The bias experiment can be run using a single script. This script will:
- Train the model on the Fashion-MNIST dataset using the `resnet18_fmnist` architecture.
- Loop through 199 epochs to score the model for each epoch.

To run the bias experiment, execute the following command:

```bash
sh ./scripts/bias_exps.sh
```

This will handle both the training and scoring of the model using the data path specified in the `config.json` file.

#### Step 2: Analyze Bias Results

Once the bias experiment is complete, analyze the results by running the Jupyter notebook `analyze_bias.ipynb`. This notebook will compute the bias metrics and visualize the results as described in the paper.

To launch the notebook, run:

```bash
jupyter notebook analyze_bias.ipynb
```

### 4. Cross-Architecture Memory Score Similarity Experiment

To reproduce the cross-architecture memory score similarity experiment results, follow these steps:

#### Step 1: Run the Cross-Architecture Experiment Script

The cross-architecture memory score similarity experiment involves training models using three architectures (`vgg16`, `fz_inception`, `mobilenetv2`) on the CIFAR-100 dataset and then scoring them across all epochs (0-199).

To run the cross-architecture experiment, execute the following script:

```bash
sh ./scripts/cross_architecture_exps.sh
```

This script will:
- Train the models using the three architectures.
- Score the models for each epoch to compute the cross-architecture memory score similarity.

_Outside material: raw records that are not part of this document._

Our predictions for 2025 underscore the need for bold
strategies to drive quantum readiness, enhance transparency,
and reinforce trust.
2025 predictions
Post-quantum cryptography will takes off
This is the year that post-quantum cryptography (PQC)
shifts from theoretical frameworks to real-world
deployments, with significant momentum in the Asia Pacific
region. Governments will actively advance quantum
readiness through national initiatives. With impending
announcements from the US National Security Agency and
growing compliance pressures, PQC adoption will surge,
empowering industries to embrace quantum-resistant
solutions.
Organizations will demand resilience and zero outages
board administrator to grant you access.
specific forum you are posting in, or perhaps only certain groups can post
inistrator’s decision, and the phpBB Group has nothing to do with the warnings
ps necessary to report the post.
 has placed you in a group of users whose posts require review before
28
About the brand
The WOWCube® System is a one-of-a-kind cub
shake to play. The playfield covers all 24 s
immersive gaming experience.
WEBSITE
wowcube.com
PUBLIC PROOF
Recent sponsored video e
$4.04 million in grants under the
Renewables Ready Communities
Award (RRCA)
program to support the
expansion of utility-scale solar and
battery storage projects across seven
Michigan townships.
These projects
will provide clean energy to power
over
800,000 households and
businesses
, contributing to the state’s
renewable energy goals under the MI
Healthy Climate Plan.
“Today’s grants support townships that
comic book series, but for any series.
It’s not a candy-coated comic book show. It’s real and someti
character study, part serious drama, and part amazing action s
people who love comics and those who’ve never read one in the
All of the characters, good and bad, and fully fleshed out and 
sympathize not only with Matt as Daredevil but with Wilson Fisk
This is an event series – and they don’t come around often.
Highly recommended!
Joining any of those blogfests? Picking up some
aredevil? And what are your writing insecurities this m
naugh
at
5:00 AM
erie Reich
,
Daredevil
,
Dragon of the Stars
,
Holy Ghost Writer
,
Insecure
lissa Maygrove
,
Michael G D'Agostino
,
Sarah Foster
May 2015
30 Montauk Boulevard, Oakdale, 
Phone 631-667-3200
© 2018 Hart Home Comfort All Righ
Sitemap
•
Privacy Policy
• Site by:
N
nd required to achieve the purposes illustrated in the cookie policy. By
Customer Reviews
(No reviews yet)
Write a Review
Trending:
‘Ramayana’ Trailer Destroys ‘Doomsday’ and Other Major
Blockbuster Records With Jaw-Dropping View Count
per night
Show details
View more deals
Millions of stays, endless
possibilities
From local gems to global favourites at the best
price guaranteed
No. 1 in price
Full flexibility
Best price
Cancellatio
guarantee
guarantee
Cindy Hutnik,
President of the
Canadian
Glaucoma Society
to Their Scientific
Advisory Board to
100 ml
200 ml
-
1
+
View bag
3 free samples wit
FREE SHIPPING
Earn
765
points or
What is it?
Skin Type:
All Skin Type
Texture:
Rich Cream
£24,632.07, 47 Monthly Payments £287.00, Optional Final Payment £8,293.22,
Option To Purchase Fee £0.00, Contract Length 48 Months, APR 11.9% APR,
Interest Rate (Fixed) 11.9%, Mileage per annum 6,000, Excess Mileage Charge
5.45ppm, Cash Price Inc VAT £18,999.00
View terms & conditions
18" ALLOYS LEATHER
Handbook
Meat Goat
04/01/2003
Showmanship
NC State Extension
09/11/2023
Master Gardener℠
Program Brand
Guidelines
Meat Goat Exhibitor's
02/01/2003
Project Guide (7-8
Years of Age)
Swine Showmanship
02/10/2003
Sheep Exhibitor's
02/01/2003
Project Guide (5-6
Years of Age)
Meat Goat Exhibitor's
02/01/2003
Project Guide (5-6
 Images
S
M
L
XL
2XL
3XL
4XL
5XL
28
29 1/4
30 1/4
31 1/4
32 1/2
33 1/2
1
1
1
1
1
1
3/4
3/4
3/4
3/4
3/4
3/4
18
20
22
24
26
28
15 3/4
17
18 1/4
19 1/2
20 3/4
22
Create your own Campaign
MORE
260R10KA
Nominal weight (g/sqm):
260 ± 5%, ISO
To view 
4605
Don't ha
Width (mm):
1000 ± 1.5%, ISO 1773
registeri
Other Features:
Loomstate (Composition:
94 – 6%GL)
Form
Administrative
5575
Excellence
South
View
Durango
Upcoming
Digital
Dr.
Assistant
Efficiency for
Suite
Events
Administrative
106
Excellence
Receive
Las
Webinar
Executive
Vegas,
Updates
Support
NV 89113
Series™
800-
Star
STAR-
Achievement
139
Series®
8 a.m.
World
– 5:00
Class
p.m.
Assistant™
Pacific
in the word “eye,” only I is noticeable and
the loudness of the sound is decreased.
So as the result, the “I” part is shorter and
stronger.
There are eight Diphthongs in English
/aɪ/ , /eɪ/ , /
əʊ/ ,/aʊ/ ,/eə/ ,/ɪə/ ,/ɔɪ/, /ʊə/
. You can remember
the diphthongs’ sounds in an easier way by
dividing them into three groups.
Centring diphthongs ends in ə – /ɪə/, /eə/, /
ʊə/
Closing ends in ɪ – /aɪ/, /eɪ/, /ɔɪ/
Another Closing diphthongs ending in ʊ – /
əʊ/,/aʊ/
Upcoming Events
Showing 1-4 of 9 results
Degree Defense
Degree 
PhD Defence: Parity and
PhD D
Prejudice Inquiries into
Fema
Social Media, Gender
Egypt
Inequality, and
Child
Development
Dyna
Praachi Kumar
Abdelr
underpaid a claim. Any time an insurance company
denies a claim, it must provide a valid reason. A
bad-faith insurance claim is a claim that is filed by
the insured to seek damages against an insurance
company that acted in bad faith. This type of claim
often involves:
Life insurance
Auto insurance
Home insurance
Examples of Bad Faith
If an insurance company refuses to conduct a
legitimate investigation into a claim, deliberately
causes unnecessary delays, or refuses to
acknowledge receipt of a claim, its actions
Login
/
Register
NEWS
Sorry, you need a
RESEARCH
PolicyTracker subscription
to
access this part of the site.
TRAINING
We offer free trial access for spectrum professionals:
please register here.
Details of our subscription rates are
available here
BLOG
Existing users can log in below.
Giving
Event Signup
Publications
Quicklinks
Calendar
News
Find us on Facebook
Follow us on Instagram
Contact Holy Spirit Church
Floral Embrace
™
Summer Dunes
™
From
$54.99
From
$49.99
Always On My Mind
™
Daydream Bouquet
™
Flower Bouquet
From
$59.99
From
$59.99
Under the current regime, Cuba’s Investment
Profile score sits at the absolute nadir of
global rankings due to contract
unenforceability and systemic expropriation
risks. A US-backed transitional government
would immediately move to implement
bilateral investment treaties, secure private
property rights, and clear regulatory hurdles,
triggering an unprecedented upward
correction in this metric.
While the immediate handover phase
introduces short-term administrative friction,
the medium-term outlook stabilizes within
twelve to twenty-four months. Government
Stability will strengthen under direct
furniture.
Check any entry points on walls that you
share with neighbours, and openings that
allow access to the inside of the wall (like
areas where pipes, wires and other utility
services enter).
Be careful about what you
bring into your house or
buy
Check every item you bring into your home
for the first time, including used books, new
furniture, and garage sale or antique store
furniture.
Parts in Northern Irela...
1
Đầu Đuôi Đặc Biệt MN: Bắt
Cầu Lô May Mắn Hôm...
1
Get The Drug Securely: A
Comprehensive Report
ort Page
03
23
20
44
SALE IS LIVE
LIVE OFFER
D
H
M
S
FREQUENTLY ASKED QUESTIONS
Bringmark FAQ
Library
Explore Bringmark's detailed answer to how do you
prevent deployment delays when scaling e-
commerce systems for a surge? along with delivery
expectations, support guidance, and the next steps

#### Step 2: Analyze Cross-Architecture Results

Once the experiment is complete, you can analyze the results using the `mem_vs_arch.ipynb` notebook. This notebook will compute and visualize relevant metrics across the different architectures as described in the paper.

To launch the notebook, run:

```bash
jupyter notebook mem_vs_arch.ipynb
```

### Notes:
- Ensure that your `config.json` is properly configured with the correct `data_dir` path.